Half An Hour was produced by de Zoete’s longtime collaborator Les Cooper, and features stellar contributions from vocalist Kori Pop—who accompanies de Zoete on all tracks— and a backing band of Cooper, Christine Bougie, and Dan Rodrigues.  De Zoete explains, “We rehearsed on a Tuesday, and then over the next three days the songs were recorded live off the floor with everyone in one room. Kori and I sang our vocals live together as we were tracking the songs, and I think it shows.  It was an intense experience, knowing I had to deliver on voice and guitar in that environment, but it was also liberating knowing the only overdubs would be a few flourishes to the keeper takes.”

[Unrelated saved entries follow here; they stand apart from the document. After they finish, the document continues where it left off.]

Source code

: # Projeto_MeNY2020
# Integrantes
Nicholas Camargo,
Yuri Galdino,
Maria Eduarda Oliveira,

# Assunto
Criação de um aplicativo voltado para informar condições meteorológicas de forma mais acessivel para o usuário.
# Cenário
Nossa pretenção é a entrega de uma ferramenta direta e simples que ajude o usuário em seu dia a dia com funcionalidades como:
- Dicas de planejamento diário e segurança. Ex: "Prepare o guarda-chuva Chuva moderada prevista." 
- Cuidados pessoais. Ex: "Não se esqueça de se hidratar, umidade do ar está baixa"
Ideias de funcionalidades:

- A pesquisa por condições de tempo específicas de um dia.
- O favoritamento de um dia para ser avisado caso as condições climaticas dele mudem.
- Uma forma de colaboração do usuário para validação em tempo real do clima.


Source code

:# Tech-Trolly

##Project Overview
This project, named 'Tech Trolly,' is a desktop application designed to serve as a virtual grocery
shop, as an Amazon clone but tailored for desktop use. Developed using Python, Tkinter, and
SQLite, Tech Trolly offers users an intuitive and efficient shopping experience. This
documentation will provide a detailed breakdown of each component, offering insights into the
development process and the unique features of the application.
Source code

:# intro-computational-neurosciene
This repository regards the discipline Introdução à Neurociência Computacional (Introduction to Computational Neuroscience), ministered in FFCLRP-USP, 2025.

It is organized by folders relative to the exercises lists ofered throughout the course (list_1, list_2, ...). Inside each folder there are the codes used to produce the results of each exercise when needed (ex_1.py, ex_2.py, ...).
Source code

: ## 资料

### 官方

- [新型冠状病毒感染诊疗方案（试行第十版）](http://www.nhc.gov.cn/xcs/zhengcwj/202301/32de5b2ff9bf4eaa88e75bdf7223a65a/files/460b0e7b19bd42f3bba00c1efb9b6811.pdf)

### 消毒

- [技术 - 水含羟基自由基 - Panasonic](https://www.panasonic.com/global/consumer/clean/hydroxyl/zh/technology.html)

The intimacy within the studio is embedded on each of Half An Hour’s 10 songs, allowing de Zoete to, on one hand, delve into his personal dark corners, as on “Saturday Night Somewhere Else,” and on the other hand use his powers of observation to express striking moments of clarity, as on “I Remember It Exactly.”  He says, “When writing, I try to find a space between letting a song come to me and working to track it down. Call it being actively open or receptive with a focus.  It doesn't always work, but I think it did with this batch of songs. I wouldn’t say there is any explicit theme, other than an honest exploration of life—the details on the surface and the larger currents below.”

Exploring everyday life is something de Zoete has learned from his primary songwriting heroes, from Ray Davies and Randy Newman to more contemporary artists like Gillian Welch and David Rawlings, whose unfettered style played a big part in shaping the sound of Half An Hour.  That’s especially evident on the title track, a snapshot of a star-crossed small-town romance.

“That song came out of a moment when I noticed two young people in a gravel parking lot at a rural crossroads deep in southern Ontario.  Other than their cars, the lot was empty.  They were locked in an embrace—just hugging—as I drove by, and they hadn't budged 30 minutes later when I was headed home from the errand I'd done.  They stuck with me, and the song was born without a fuss.”


There may not be many other more poignant images than that to encapsulate the strength we’ve all needed to endure the past four years.  But for Matthew de Zoete, Half An Hour now stands as his own testament to overcoming what life has thrown at him.  Expect more such moments to come.  “My music continues to be a work in progress,” he says.  “I'm further along than I've been before and not as far as I hope to get.  I think I've grown as someone who writes and sings songs in an effort to connect with other people.  Working with Kori has broadened my experience of the songs.  The music and words expand and resonate more deeply when I sing with her.  I think it's my best work yet.”